* [WHAT YOU WILL DO]: When a line in the material beneath includes the word "coordinate", add it to the count, and report the count alone.

* [RECORDS PROVIDED]:
──────────

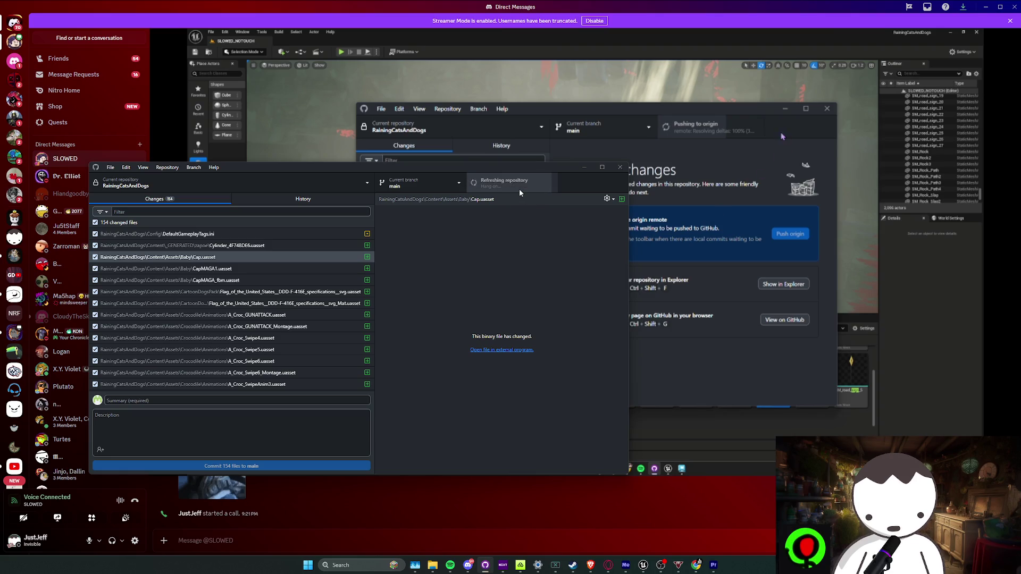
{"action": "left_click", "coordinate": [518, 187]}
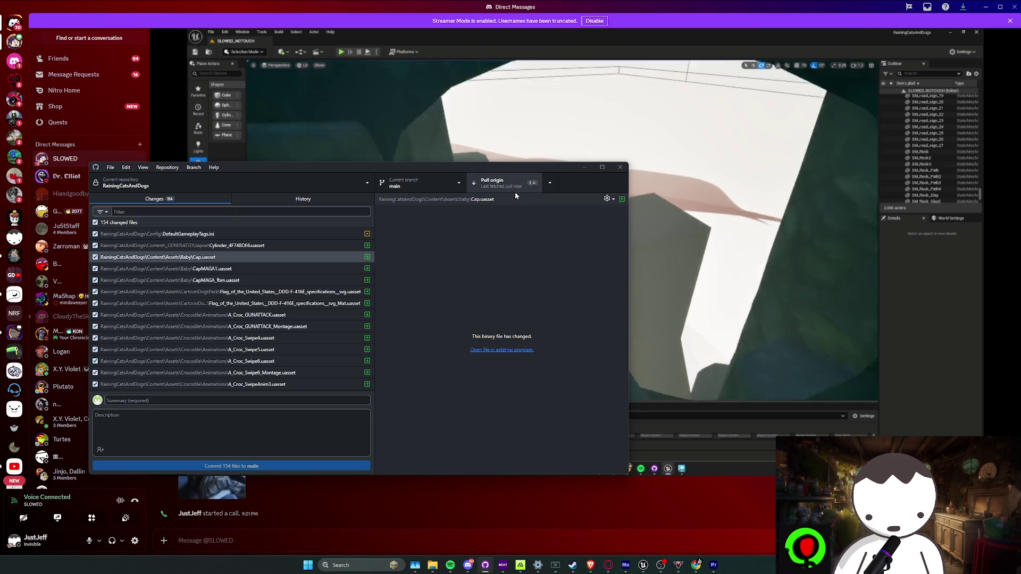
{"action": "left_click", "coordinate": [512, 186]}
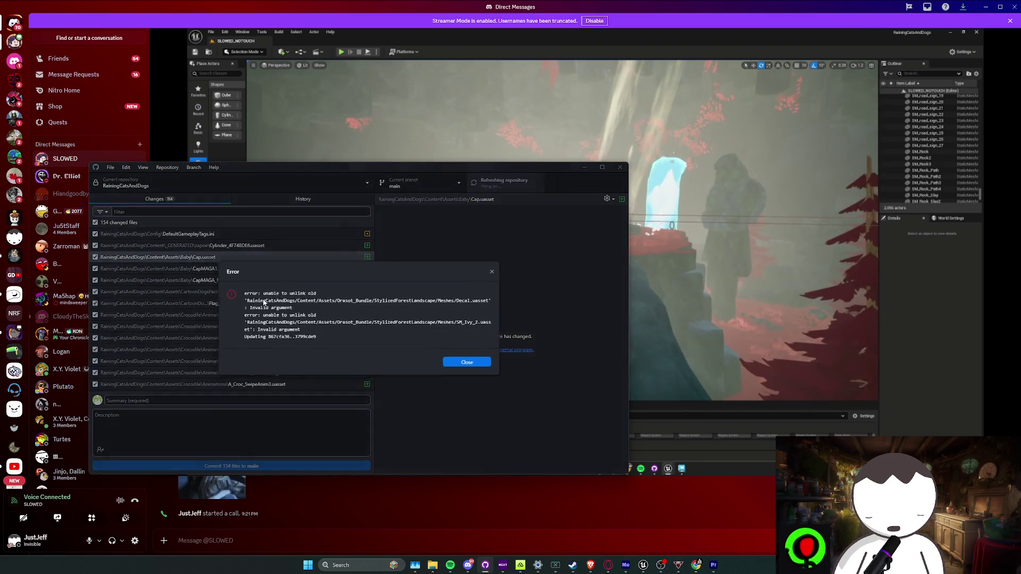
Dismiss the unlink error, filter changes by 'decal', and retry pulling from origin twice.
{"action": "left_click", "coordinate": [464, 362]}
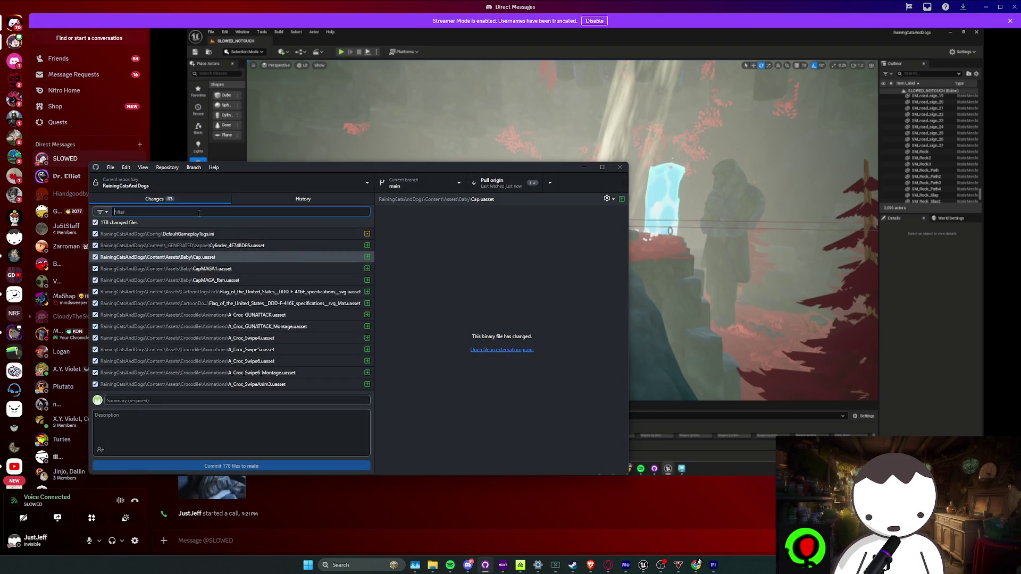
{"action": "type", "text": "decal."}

──────────

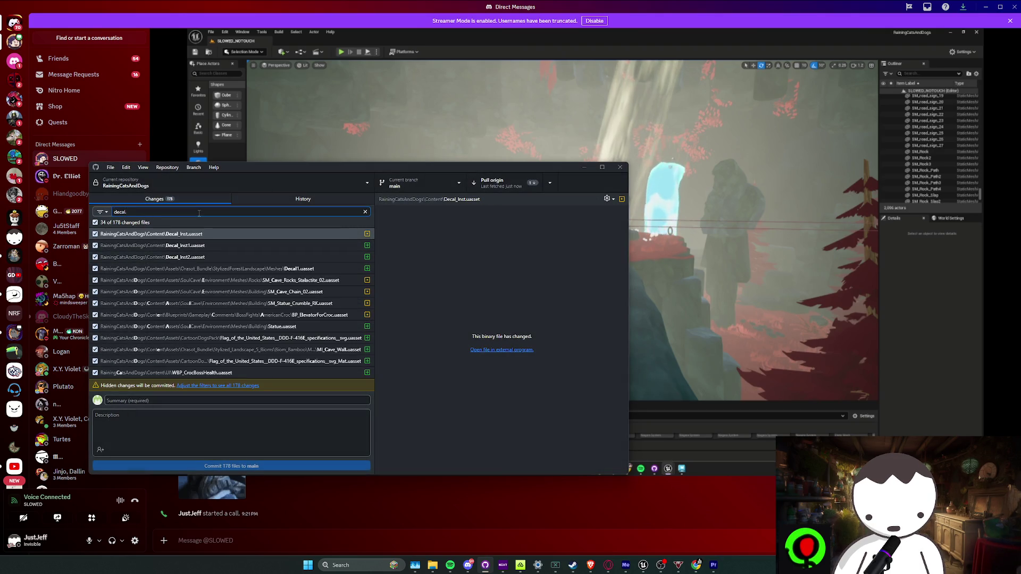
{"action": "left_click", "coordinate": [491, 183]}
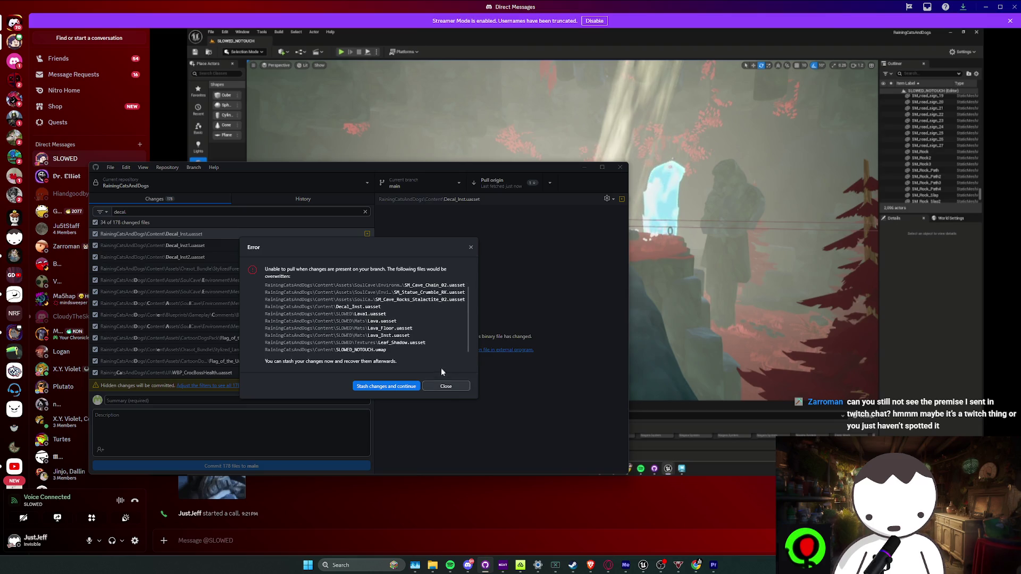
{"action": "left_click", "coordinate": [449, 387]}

──────────

* [WRITTEN SOLUTION]: 5